Measured monthly.
Published in full.
Kirtonic ships a benchmark harness in the repository and runs it monthly against publicly-available prompt-injection datasets. Headline numbers are written to a JSON file the page below reads at request time, so what you see is what we last measured.
Per-dataset results
| Dataset | Category | Cases | Accuracy | Flagged | p50 | p95 |
|---|---|---|---|---|---|---|
Benign baseline — Normal user prompts Authored by hand from common workplace prompt patterns. | benign | 25 | 100% | 0% | 2994 ms | 4695 ms |
Lakera Gandalf style — Password extraction attempts Modelled on publicly-documented Gandalf bypass categories (Lakera AI) | injection | 25 | 88% | 88% | 3409 ms | 4170 ms |
OWASP LLM01 — Prompt Injection OWASP Top 10 for LLM Applications 2025 (LLM01:2025 Prompt Injection) | injection | 25 | 96% | 96% | 3089 ms | 5572 ms |
How we measure.
We run against datasets every buyer can independently inspect: prompt-injection examples from the OWASP Top 10 for LLM Applications, prompts modelled on publicly-documented Lakera Gandalf bypass categories, and a hand-curated benign baseline. The full JSON of each dataset is committed to the Kirtonic repository under data/benchmarks/ so a buyer can read every test case.
Each test case is sent to the same /api/v1/extension/verdict endpoint a production extension calls. The verdict path is whatever is configured on the workspace under test, baseline classifier or a customer-trained model, whichever is selected. There is no separate test mode.
Detection rate is the fraction of injection cases the classifier returns medium-or-high severity on. False-positive rate is the fraction of benign cases the classifier flags. Both are reported on this page and per-dataset. Anything under 5% false-positive on benign is considered acceptable.
Round-trip wall-clock latency measured from the harness to the verdict endpoint and back. p50 and p95 are reported. The harness runs from the same network the SDK would run from in production deployment; latency to a customer-hosted classifier on the same VPC will be lower than the published numbers.

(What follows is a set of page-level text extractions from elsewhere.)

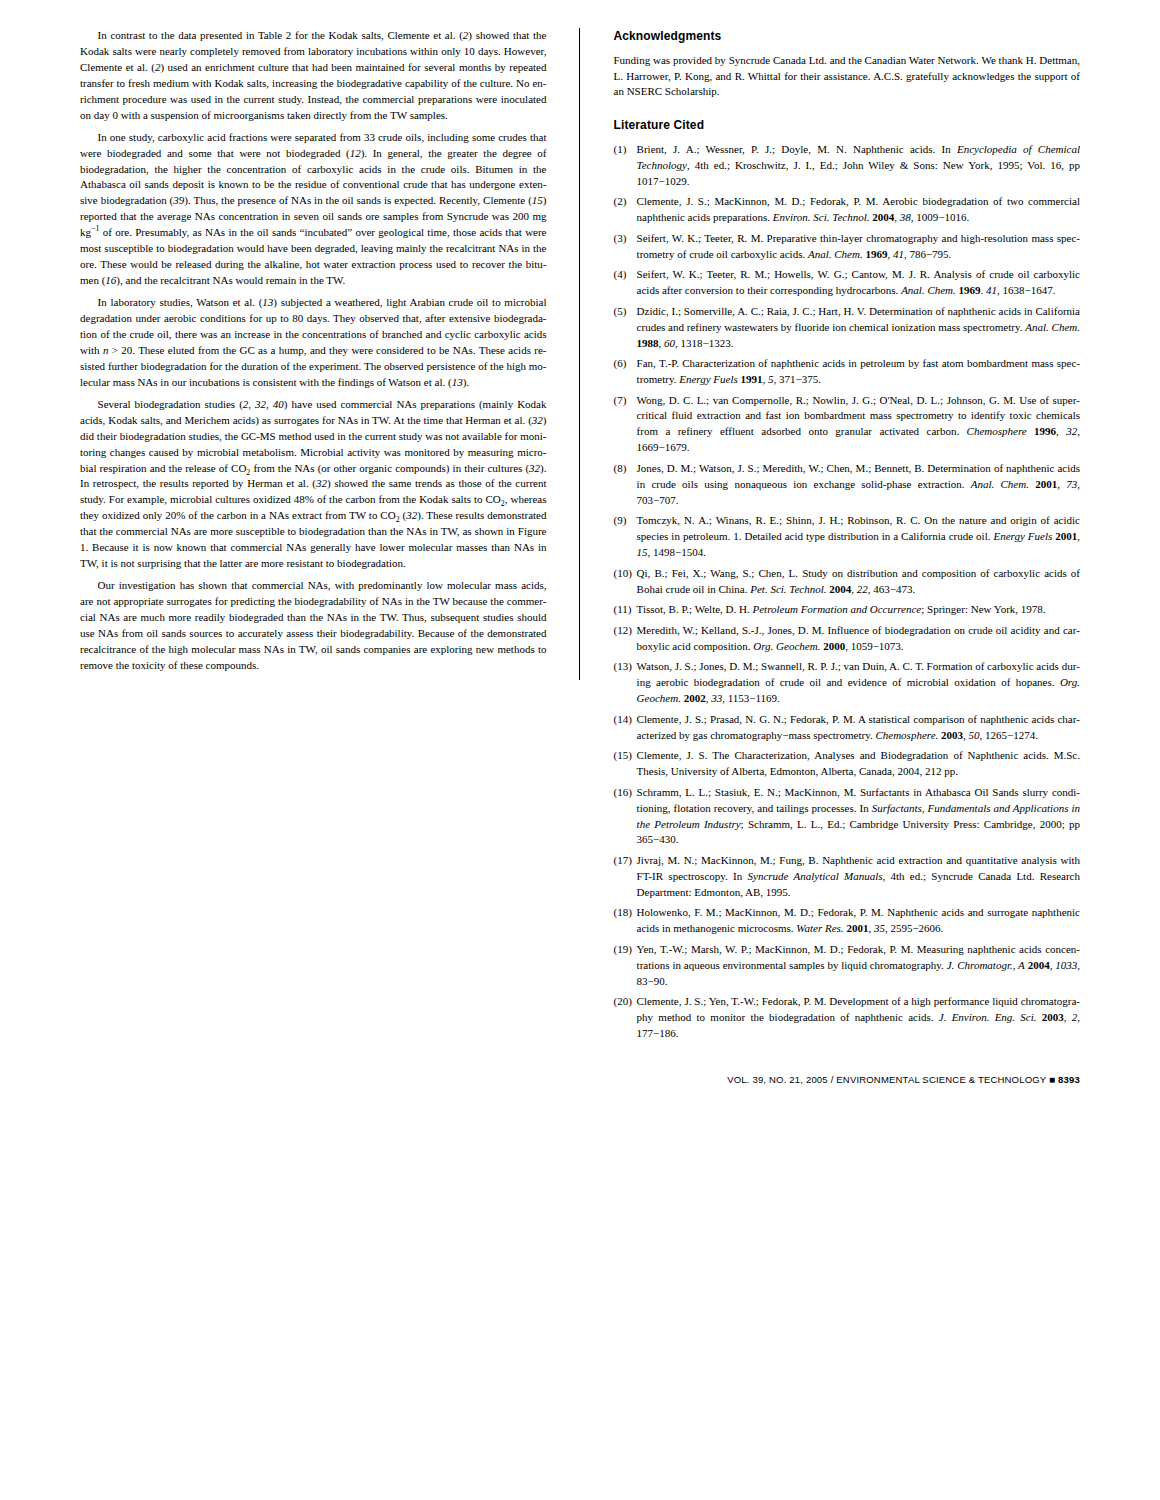In contrast to the data presented in Table 2 for the Kodak salts, Clemente et al. (2) showed that the Kodak salts were nearly completely removed from laboratory incubations within only 10 days. However, Clemente et al. (2) used an enrichment culture that had been maintained for several months by repeated transfer to fresh medium with Kodak salts, increasing the biodegradative capability of the culture. No enrichment procedure was used in the current study. Instead, the commercial preparations were inoculated on day 0 with a suspension of microorganisms taken directly from the TW samples.
In one study, carboxylic acid fractions were separated from 33 crude oils, including some crudes that were biodegraded and some that were not biodegraded (12). In general, the greater the degree of biodegradation, the higher the concentration of carboxylic acids in the crude oils. Bitumen in the Athabasca oil sands deposit is known to be the residue of conventional crude that has undergone extensive biodegradation (39). Thus, the presence of NAs in the oil sands is expected. Recently, Clemente (15) reported that the average NAs concentration in seven oil sands ore samples from Syncrude was 200 mg kg−1 of ore. Presumably, as NAs in the oil sands “incubated” over geological time, those acids that were most susceptible to biodegradation would have been degraded, leaving mainly the recalcitrant NAs in the ore. These would be released during the alkaline, hot water extraction process used to recover the bitumen (16), and the recalcitrant NAs would remain in the TW.
In laboratory studies, Watson et al. (13) subjected a weathered, light Arabian crude oil to microbial degradation under aerobic conditions for up to 80 days. They observed that, after extensive biodegradation of the crude oil, there was an increase in the concentrations of branched and cyclic carboxylic acids with n > 20. These eluted from the GC as a hump, and they were considered to be NAs. These acids resisted further biodegradation for the duration of the experiment. The observed persistence of the high molecular mass NAs in our incubations is consistent with the findings of Watson et al. (13).
Several biodegradation studies (2, 32, 40) have used commercial NAs preparations (mainly Kodak acids, Kodak salts, and Merichem acids) as surrogates for NAs in TW. At the time that Herman et al. (32) did their biodegradation studies, the GC-MS method used in the current study was not available for monitoring changes caused by microbial metabolism. Microbial activity was monitored by measuring microbial respiration and the release of CO2 from the NAs (or other organic compounds) in their cultures (32). In retrospect, the results reported by Herman et al. (32) showed the same trends as those of the current study. For example, microbial cultures oxidized 48% of the carbon from the Kodak salts to CO2, whereas they oxidized only 20% of the carbon in a NAs extract from TW to CO2 (32). These results demonstrated that the commercial NAs are more susceptible to biodegradation than the NAs in TW, as shown in Figure 1. Because it is now known that commercial NAs generally have lower molecular masses than NAs in TW, it is not surprising that the latter are more resistant to biodegradation.
Our investigation has shown that commercial NAs, with predominantly low molecular mass acids, are not appropriate surrogates for predicting the biodegradability of NAs in the TW because the commercial NAs are much more readily biodegraded than the NAs in the TW. Thus, subsequent studies should use NAs from oil sands sources to accurately assess their biodegradability. Because of the demonstrated recalcitrance of the high molecular mass NAs in TW, oil sands companies are exploring new methods to remove the toxicity of these compounds.
Acknowledgments
Funding was provided by Syncrude Canada Ltd. and the Canadian Water Network. We thank H. Dettman, L. Harrower, P. Kong, and R. Whittal for their assistance. A.C.S. gratefully acknowledges the support of an NSERC Scholarship.
Literature Cited
Brient, J. A.; Wessner, P. J.; Doyle, M. N. Naphthenic acids. In Encyclopedia of Chemical Technology, 4th ed.; Kroschwitz, J. I., Ed.; John Wiley & Sons: New York, 1995; Vol. 16, pp 1017−1029.
Clemente, J. S.; MacKinnon, M. D.; Fedorak, P. M. Aerobic biodegradation of two commercial naphthenic acids preparations. Environ. Sci. Technol. 2004, 38, 1009−1016.
Seifert, W. K.; Teeter, R. M. Preparative thin-layer chromatography and high-resolution mass spectrometry of crude oil carboxylic acids. Anal. Chem. 1969, 41, 786−795.
Seifert, W. K.; Teeter, R. M.; Howells, W. G.; Cantow, M. J. R. Analysis of crude oil carboxylic acids after conversion to their corresponding hydrocarbons. Anal. Chem. 1969. 41, 1638−1647.
Dzidic, I.; Somerville, A. C.; Raia, J. C.; Hart, H. V. Determination of naphthenic acids in California crudes and refinery wastewaters by fluoride ion chemical ionization mass spectrometry. Anal. Chem. 1988, 60, 1318−1323.
Fan, T.-P. Characterization of naphthenic acids in petroleum by fast atom bombardment mass spectrometry. Energy Fuels 1991, 5, 371−375.
Wong, D. C. L.; van Compernolle, R.; Nowlin, J. G.; O'Neal, D. L.; Johnson, G. M. Use of supercritical fluid extraction and fast ion bombardment mass spectrometry to identify toxic chemicals from a refinery effluent adsorbed onto granular activated carbon. Chemosphere 1996, 32, 1669−1679.
Jones, D. M.; Watson, J. S.; Meredith, W.; Chen, M.; Bennett, B. Determination of naphthenic acids in crude oils using nonaqueous ion exchange solid-phase extraction. Anal. Chem. 2001, 73, 703−707.
Tomczyk, N. A.; Winans, R. E.; Shinn, J. H.; Robinson, R. C. On the nature and origin of acidic species in petroleum. 1. Detailed acid type distribution in a California crude oil. Energy Fuels 2001, 15, 1498−1504.
Qi, B.; Fei, X.; Wang, S.; Chen, L. Study on distribution and composition of carboxylic acids of Bohai crude oil in China. Pet. Sci. Technol. 2004, 22, 463−473.
Tissot, B. P.; Welte, D. H. Petroleum Formation and Occurrence; Springer: New York, 1978.
Meredith, W.; Kelland, S.-J., Jones, D. M. Influence of biodegradation on crude oil acidity and carboxylic acid composition. Org. Geochem. 2000, 1059−1073.
Watson, J. S.; Jones, D. M.; Swannell, R. P. J.; van Duin, A. C. T. Formation of carboxylic acids during aerobic biodegradation of crude oil and evidence of microbial oxidation of hopanes. Org. Geochem. 2002, 33, 1153−1169.
Clemente, J. S.; Prasad, N. G. N.; Fedorak, P. M. A statistical comparison of naphthenic acids characterized by gas chromatography−mass spectrometry. Chemosphere. 2003, 50, 1265−1274.
Clemente, J. S. The Characterization, Analyses and Biodegradation of Naphthenic acids. M.Sc. Thesis, University of Alberta, Edmonton, Alberta, Canada, 2004, 212 pp.
Schramm, L. L.; Stasiuk, E. N.; MacKinnon, M. Surfactants in Athabasca Oil Sands slurry conditioning, flotation recovery, and tailings processes. In Surfactants, Fundamentals and Applications in the Petroleum Industry; Schramm, L. L., Ed.; Cambridge University Press: Cambridge, 2000; pp 365−430.
Jivraj, M. N.; MacKinnon, M.; Fung, B. Naphthenic acid extraction and quantitative analysis with FT-IR spectroscopy. In Syncrude Analytical Manuals, 4th ed.; Syncrude Canada Ltd. Research Department: Edmonton, AB, 1995.
Holowenko, F. M.; MacKinnon, M. D.; Fedorak, P. M. Naphthenic acids and surrogate naphthenic acids in methanogenic microcosms. Water Res. 2001, 35, 2595−2606.
Yen, T.-W.; Marsh, W. P.; MacKinnon, M. D.; Fedorak, P. M. Measuring naphthenic acids concentrations in aqueous environmental samples by liquid chromatography. J. Chromatogr., A 2004, 1033, 83−90.
Clemente, J. S.; Yen, T.-W.; Fedorak, P. M. Development of a high performance liquid chromatography method to monitor the biodegradation of naphthenic acids. J. Environ. Eng. Sci. 2003, 2, 177−186.
VOL. 39, NO. 21, 2005 / ENVIRONMENTAL SCIENCE & TECHNOLOGY ■ 8393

We publish every number. If the false-positive rate is high one month, that goes on the page. If a regression in the classifier hurts detection, that goes on the page. The harness writes a JSON file and the page renders it; there is no marketing claim we maintain separately.
What these numbers do, and do not, prove.
They do prove: that the Kirtonic verdict endpoint is measurable, that the headline numbers are reproducible, and that detection performance on a documented public adversarial corpus is at the published level.
They do not prove: that performance on your specific traffic will match these numbers. Detection on a public benchmark is necessary but not sufficient evidence; a real deployment evaluation should be done against your own representative sample before any go-live decision. We will run a paid evaluation against a sample of your real traffic on request.